Khusus penghilangan pemilihan satu paket antara kepala daerah dan wakil kepala daerah, salah satunya didasari pengalaman empiris, salah satunya soal disharmoni. Terlebih ketika kepala daerah dan wakil petahana (incumbent) bakal maju secara terpisah pada pilkada berikutnya. Data Kementerian Dalam Negeri, hanya 22 pasangan kepala daerah petahana yang mencalonkan kembali sebagai pasangan pada masa periode jabatan kedua.
Pro-kontra
Sebelum benar-benar sampai ke DPR, RUU Pilkada memang masih memperpanjang janji pemerintah untuk memperbarui ketentuan pilkada. Namun, dipastikan bahwa materi RUU bakal mengundang perdebatan alot.

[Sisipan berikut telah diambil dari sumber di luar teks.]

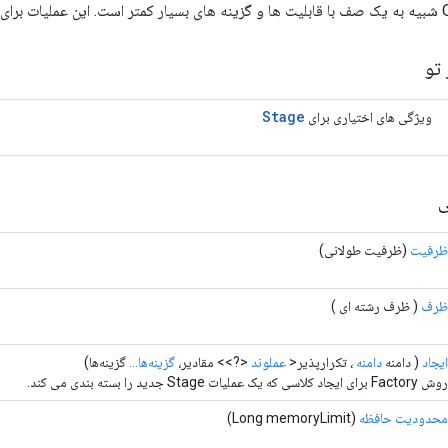
تو
Stage
ویژگی های اختیاری برای
ی
ظرفیت
(ظرفیت طولانی)
ظرف
( ظرف رشته ای )
ایجاد
( دامنه
دامنه
، تکرارپذیر<
عملوند
<?>> مقادیر،
گزینه‌ها...
گزینه‌ها)
روش Factory برای ایجاد کلاسی که یک عملیات Stage جدید را بسته بندی می کند.
محدودیت حافظه
(Long memoryLimit)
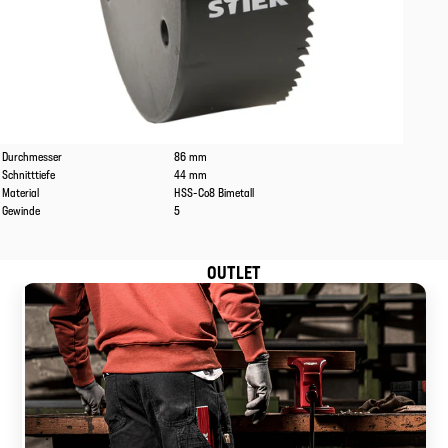
Eigenschaften
Werte
Durchmesser
86 mm
Schnitttiefe
44 mm
Material
HSS-Co8 Bimetall
Gewinde
5
OUTLET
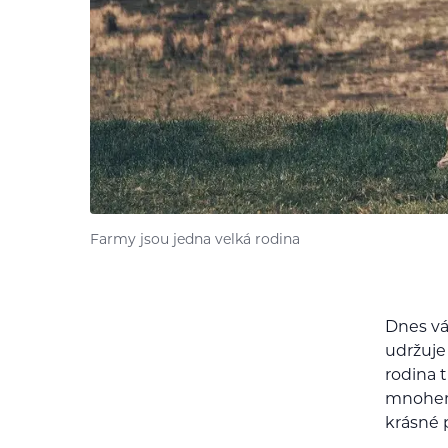
Farmy jsou jedna velká rodina
Dnes vá
udržuje
rodina t
mnohem b
krásné 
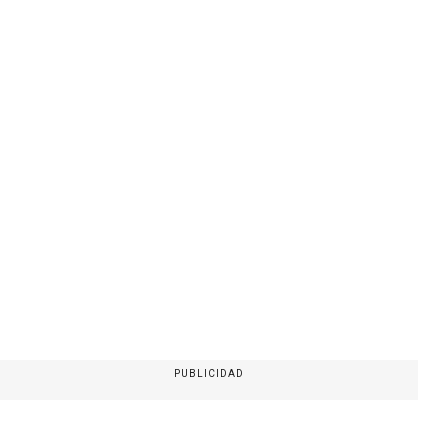
PUBLICIDAD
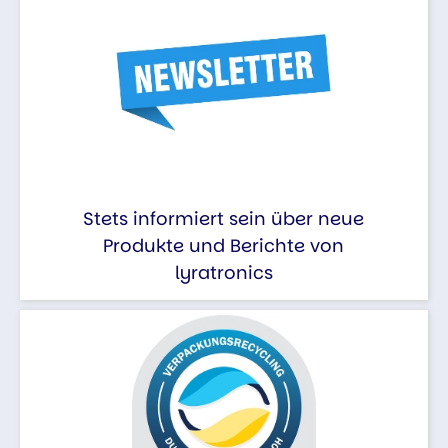
Stets informiert sein über neue
Produkte und Berichte von
lyratronics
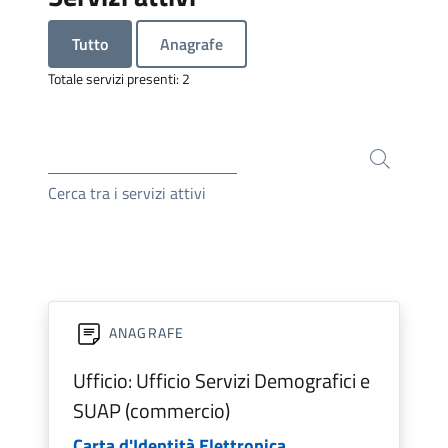
Tutto
Anagrafe
Totale servizi presenti: 2
Cerca tra i servizi attivi
ANAGRAFE
Ufficio: Ufficio Servizi Demografici e
SUAP (commercio)
Carta d'Identità Elettronica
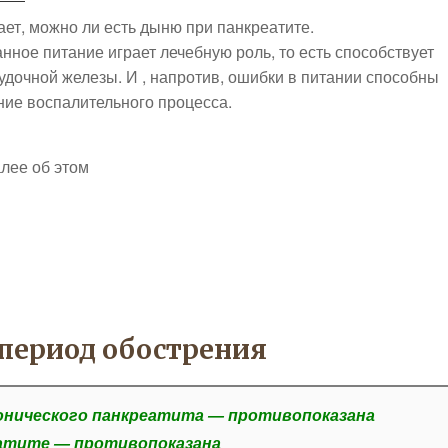
ет, можно ли есть
дыню при панкреатите.
нное питание играет лечебную роль, то есть способствует
дочной железы. И , напротив, ошибки в питании способны
ние воспалительного процесса.
лее об этом
 период обострения
онического панкреатита — противопоказана
атите — противопоказана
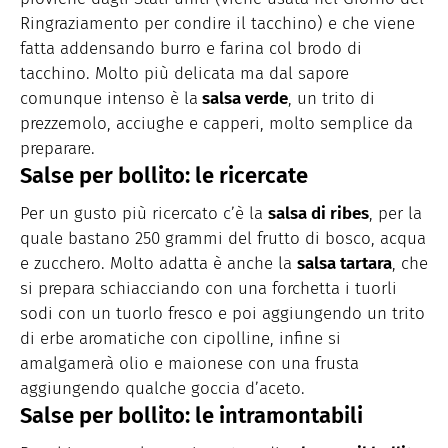
Ringraziamento per condire il tacchino) e che viene
fatta addensando burro e farina col brodo di
tacchino. Molto più delicata ma dal sapore
comunque intenso è la
salsa verde
, un trito di
prezzemolo, acciughe e capperi, molto semplice da
preparare.
Salse per bollito: le ricercate
Per un gusto più ricercato c’è la
salsa di ribes
, per la
quale bastano 250 grammi del frutto di bosco, acqua
e zucchero. Molto adatta è anche la
salsa tartara
, che
si prepara schiacciando con una forchetta i tuorli
sodi con un tuorlo fresco e poi aggiungendo un trito
di erbe aromatiche con cipolline, infine si
amalgamerà olio e maionese con una frusta
aggiungendo qualche goccia d’aceto.
Salse per bollito: le intramontabili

Soal penghapusan pemilihan satu paket, misalnya. Ketua Komisi II DPR Chairuman Harahap, politikus Partai Golkar, bahkan berpendapat semestinya jabatan wakil kepala daerah ditiadakan. Sebaliknya, anggota Komisi II DPR Abdul Malik Haramain dari Partai Kebangkitan Bangsa (PKB) berpendapat bahwa pemilihan sebaiknya tetap dalam satu paket: kepala daerah dan wakil adalah jabatan politik. Ketimbang wakil kepala daerah diangkat, lebih baik sekalian saja jabatan itu dihilangkan. ”Beban kerja seorang kepala daerah bisa disesuaikan dengan struktur pemdanya,” kata Malik.
Kepala Pusat Studi Kebijakan Negara Universitas Padjajaran (Unpad), Indra Perwira, menyebutkan dua alternatif posisi wakil kepala daerah. Jika jabatan wakil kepala daerah ditiadakan, harus dibuat mekanisme mencegah kevakuman manakala kepala daerah berhalangan. Jika jabatan itu tetap ada, wakil kepala daerah difungsikan sebagai koordinator wilayah, seperti wedana. Jumlah wakil tergantung dari jumlah kecamatan. Wakil pun lebih banyak menjalankan fungsi pengawasan.
Dengan asumsi bahwa klausul usul pemerintah disetujui, RUU rampung pertengahan 2012 dan butuh setengah tahun untuk menyelesaikan seluruh aturan pelaksanaannya, bisa jadi pilkada gubernur mulai 2013 sudah benar-benar dilakukan oleh DPRD. Imbas dari cara pemilihan adalah hilangnya calon perseorangan di level gubernur.
”Sehari setelah paripurna DPR, langsung kami ajukan uji materi ke Mahkamah Konstitusi,” ujar Fadjroel Rachman dari Gerakan Nasional Calon Independen (GNCI).
Pemerintah juga mengintroduksi upaya menekan politik dinasti. Kepala daerah petahana tidak bisa lagi ”mewariskan” kepenguasaannya kepada calon yang memiliki ikatan perkawinan, garis keturunan langsung lurus ke atas, bawah, dan samping dengannya, kecuali ada selang waktu minimal satu kali masa jabatan.
Namun, Djohermansyah mengakui, batasan itu hanya pada tingkat dan wilayah yang sama. Artinya, ketentuan tersebut tidak akan menjangkau manakala seorang gubernur ”menugaskan” kerabatnya menguasai berbagai kabupaten/kota di provinsi yang dipimpinnya. ”Repotnya, kalau pembatasan ini dianggap melanggar HAM,” kata Djohermansyah.
Syamsuddin Haris juga menyebutkan, perdebatan mengenai RUU Pilkada semestinya diarahkan pada penguatan pemerintahan yang efektif, bukan sekadar bagaimana memilih kepala daerah. Sistem pemilihan tidak ada hubungan dengan efektivitas pemerintahan. Wacana perubahan sistem pilkada langsung menjadi tidak langsung belum tentu bisa menjadi solusi bagi upaya pembentukan pemerintahan lokal yang efektif.
”Bukan sistem pemilihannya, tetapi gubernur sebagai wakil pemerintah pusat tidak ada payung hukumnya di konstitusi. Artinya, desain pemerintahan daerah kita memang bermasalah,” kata Haris.
Musim ”pangkas” dalam pilkada akankah tiba?